Her cries had never done her any good. 

She took a handful of the sand from the seabed and smeared it down the skin of her arm. Another handful went on her legs, and her face, and neck. She pulled the last of her flyaway hair from her scalp and threw it into the ocean, and ripped the trim of her yellow dress into ribbons. She fashioned herself like a doll, with hair of fabric pressed into her scalp and heavy glass skin. She shone in the moonlight. 

Her tongue was swollen in her mouth. She thought of the fishing knife back in her room, but its broadness was not made for this sort of delicacy. 

She took, instead, a seashell lined with mother of pearl from the ocean floor. She washed the sand from it and sharpened its edge into a blade with the flat side of a stone. Then she stuck out her tongue, and carved it into something that could belong in a finer mouth.  

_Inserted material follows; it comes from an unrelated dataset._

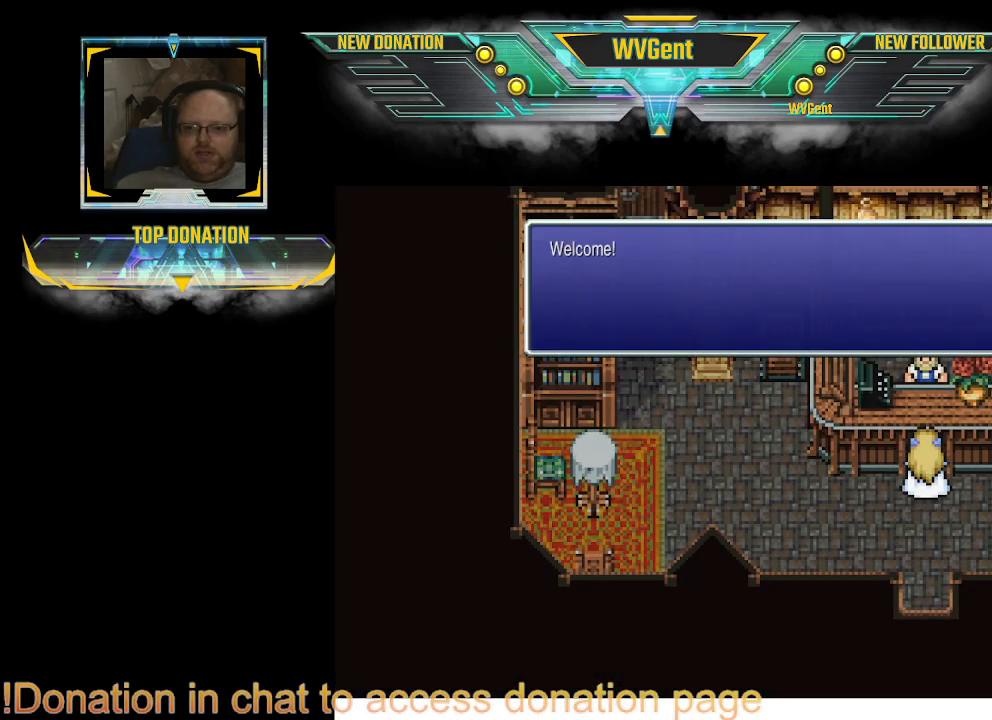
{"buttons": [], "left_stick": "center", "right_stick": "center", "events": [[67, "CROSS", "down"], [133, "CROSS", "up"]]}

When she awoke the next morning, curled over the beach, there was no one to know that she looked like a stranger. She was a girl whose eyes held the sky and the ground of a faraway place: ocean and sand and cloudless sky. 

 

 

 

She was a girl with sea-glass armour and a practiced air of ease. A girl with heavy skin that tugged her to the ground, skin which she bore as if it were feather-light. An invisible girl, who did not show signs of crying in the face of her uncracked mirror, of leaving streaks of clay over her porcelain cheeks. 

But she was alright. She shone, just enough. 

And then there was another girl. Starlike. One who was slim, and small, and unassuming, though not by knife’s edge. 

She had an extraordinary power. Not like the power of the boys in the factory shadows, with clumsy muscle and violent teeth, a power that forced and took and demanded, but one of delicate hands and a witty mouth. This girl had the power to elevate heartrates and to redden cheeks, to fill stomachs with fluttering monarchs. 

Her body did not seem to stop betraying her, the masked girl thought, as the starlike girl forced her to contort her armoured face into a smile. She wondered what she had done to be born so offensive. 

She knew the result of straying too well. She knew the feeling of blisters popping under heels, of being held against metal and forced to stay silent. She knew the feeling of being the outlier. Abnormality was punishable; she felt this in her feet and her breasts, her face and her hair. 

She took her father’s old fishing knife into her hand again, the one she kept tucked behind her mirror. She undressed and faced her reflection without flinching. Her knife was aimed carefully. 

The blade pushed past her skin, then her layer of fat. It hit muscle and bone. She winced, though adjusted her grip and soldiered on. The knife pulled away shards of her heaving ribcage, revealed to her slowly the delicate ecosystem of her chest. 

First, the knife went to her stomach that turned, that fluttered with phantom insects. It fell to the carpeted ground and stained it red. Then to her lungs that struggled to function—one, and then the other. She aimed the blade then, finally, at her heart. It gripped stubbornly to her with its many fingers, but she would not be outlasted. She cut and cut and cut until it fell away from her as well. 

She stared at it on the ground: that heart that beat far too quickly. 

She looked, then, at herself in the mirror, at the way she gaped open like the maw of a beast. Red. Garish. Empty. 

Empty. 

She went to pull her skin back over her chest, to mould it back together, but found her hand to be weak and heavy. She tried to take in a breath, but her throat constricted over nothing. She coughed, and up came the bitter remains of her arteries. 

She collapsed among her lungs and stomach and heart and looked to the answerless ceiling. She felt the shell she wrapped herself in crack, tumble away from her skin like glass shards. She was claylike again. She grew large and tired under the glaring light of the room she didn’t belong in. 

She conjured the dusty image of her mother. She thought, then, that surely there was something her mother had learned to swallow, too. The heavy hand of her father, perhaps. 

The fog and soil poured from the large girl’s eyes until they reflected the faceless gaze of the white walls. 

She and her mother had twin mouths, she realised: small and silent. Her voice-box sat in her throat, yet it did not let out a cry.